_Problem to work on:_ Take the records below and print them verbatim up to and including the line that carries "A quorum was established.".

○ ○ ○ ○ ○

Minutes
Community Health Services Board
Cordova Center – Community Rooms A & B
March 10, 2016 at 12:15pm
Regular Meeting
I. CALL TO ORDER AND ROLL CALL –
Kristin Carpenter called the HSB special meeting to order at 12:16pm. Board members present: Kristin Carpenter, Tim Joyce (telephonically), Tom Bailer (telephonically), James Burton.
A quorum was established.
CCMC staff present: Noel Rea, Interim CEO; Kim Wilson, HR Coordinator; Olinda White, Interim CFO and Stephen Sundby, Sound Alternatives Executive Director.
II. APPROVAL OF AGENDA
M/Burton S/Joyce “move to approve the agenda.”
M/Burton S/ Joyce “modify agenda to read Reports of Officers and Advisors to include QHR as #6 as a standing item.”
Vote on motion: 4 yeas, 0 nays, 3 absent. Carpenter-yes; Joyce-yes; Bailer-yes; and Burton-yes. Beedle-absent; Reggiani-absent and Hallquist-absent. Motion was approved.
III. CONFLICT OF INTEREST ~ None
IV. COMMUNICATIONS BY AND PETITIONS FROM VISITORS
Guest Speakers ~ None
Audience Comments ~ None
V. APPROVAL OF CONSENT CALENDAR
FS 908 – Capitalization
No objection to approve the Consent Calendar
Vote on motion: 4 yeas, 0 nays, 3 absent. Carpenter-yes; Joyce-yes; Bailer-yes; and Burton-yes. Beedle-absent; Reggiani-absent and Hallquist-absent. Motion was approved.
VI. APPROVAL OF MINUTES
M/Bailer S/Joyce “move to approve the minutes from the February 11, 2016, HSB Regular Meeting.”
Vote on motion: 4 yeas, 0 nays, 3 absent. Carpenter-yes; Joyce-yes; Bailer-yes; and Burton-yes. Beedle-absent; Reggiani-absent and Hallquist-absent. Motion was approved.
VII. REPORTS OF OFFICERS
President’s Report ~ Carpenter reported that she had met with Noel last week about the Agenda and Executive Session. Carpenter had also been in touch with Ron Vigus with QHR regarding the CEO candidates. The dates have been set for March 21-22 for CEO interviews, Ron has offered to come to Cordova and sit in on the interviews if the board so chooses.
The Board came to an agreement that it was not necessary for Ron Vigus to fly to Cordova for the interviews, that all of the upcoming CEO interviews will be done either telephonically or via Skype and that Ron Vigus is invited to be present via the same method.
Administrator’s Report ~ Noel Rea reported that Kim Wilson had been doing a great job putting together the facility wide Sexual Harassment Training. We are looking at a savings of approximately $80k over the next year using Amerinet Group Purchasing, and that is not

○ ○ ○ ○ ○

_Exercise solution:_
Minutes
Community Health Services Board
Cordova Center – Community Rooms A & B
March 10, 2016 at 12:15pm
Regular Meeting
I. CALL TO ORDER AND ROLL CALL –
Kristin Carpenter called the HSB special meeting to order at 12:16pm. Board members present: Kristin Carpenter, Tim Joyce (telephonically), Tom Bailer (telephonically), James Burton.
A quorum was established.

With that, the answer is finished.